Redundancy is key, says Ott. “When we do an implementation, we require — or at least strongly recommend — that you build redundancy with your implementation,” he says. “Computers are what they are, and you should build in redundancy to guard against failure.”

This means having a backup plan for your backup plan, such as a secondary server — preferably offsite — that holds what is essentially a mirror image of your live data. The routine backup procedures you set up in your office should write to this server on a regular basis.

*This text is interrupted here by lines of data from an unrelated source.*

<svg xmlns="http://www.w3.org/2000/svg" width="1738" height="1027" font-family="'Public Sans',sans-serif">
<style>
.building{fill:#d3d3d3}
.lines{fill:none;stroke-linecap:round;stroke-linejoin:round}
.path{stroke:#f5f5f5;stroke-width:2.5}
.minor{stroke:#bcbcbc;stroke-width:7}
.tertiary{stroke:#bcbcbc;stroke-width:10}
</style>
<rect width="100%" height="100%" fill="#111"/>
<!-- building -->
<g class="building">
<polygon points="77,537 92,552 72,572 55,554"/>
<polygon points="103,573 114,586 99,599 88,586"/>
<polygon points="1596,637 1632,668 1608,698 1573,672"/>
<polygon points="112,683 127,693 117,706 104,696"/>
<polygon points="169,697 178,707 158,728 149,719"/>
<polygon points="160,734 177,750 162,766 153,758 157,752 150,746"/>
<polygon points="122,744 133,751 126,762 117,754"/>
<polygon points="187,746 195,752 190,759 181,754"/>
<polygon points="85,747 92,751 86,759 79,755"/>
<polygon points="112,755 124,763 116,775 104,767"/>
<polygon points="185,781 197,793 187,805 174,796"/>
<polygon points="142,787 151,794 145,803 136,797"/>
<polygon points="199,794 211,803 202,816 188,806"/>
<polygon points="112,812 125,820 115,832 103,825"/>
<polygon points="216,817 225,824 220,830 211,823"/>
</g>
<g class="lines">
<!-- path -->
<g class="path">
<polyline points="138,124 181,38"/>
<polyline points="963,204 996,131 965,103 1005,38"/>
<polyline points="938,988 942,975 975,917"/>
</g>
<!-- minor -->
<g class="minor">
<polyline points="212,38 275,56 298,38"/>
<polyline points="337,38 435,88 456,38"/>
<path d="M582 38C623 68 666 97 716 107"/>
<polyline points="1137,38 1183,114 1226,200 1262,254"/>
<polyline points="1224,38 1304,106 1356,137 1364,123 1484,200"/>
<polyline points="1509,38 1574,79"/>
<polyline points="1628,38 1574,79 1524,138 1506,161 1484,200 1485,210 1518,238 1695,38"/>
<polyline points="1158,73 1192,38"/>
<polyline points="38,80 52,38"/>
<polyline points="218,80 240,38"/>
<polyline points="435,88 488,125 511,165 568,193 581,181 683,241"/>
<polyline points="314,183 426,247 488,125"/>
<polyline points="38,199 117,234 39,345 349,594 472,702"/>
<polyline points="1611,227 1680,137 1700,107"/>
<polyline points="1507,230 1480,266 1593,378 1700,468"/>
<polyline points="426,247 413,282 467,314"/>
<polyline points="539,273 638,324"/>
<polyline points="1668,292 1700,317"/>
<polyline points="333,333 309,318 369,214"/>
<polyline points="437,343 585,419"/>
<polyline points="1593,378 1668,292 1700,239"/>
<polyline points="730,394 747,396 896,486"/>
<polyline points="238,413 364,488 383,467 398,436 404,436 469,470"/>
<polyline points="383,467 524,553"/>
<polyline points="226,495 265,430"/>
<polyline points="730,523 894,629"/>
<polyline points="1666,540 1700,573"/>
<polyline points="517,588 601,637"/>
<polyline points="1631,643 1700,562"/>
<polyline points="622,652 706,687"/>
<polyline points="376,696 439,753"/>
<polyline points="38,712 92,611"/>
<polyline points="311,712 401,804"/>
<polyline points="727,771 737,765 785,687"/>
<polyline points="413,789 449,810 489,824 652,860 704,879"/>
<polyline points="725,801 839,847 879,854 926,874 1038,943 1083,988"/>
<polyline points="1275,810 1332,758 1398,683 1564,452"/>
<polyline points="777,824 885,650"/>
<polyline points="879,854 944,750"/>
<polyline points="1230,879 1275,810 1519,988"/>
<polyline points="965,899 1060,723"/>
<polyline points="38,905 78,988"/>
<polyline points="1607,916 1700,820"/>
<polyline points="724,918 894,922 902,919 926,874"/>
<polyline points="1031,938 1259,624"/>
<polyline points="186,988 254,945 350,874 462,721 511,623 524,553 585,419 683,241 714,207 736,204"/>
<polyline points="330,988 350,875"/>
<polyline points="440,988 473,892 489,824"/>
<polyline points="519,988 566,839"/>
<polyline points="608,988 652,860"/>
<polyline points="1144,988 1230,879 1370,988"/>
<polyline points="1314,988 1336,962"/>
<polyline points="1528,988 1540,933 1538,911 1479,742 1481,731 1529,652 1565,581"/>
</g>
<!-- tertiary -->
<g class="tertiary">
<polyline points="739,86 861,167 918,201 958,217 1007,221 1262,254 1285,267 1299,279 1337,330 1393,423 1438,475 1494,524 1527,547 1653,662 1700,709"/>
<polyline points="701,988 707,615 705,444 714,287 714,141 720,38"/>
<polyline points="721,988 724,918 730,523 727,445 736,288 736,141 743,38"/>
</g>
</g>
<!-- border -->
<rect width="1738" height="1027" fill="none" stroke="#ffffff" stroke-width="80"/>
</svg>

And what’s “regular”? Something different for every practice. For SETMA, it means every 15 minutes. “The maximum [amount of data] we can lose is 14.5 minutes — fairly inconsequential,” says Holly. His practice also backs up the entire system twice a day to tapes, stashing them in a bank vault.

SETMA’s backup is asynchronous, meaning the data on the two servers are never exactly alike. Synchronous backup occurs when the system backs up every time a transaction is entered. Obviously, the more often you back up, the less data you stand to lose. However, synchronous backup slows down system performance, which is annoying to EMR users, and it’s quite expensive, which is annoying to whoever has to pay for it — probably you.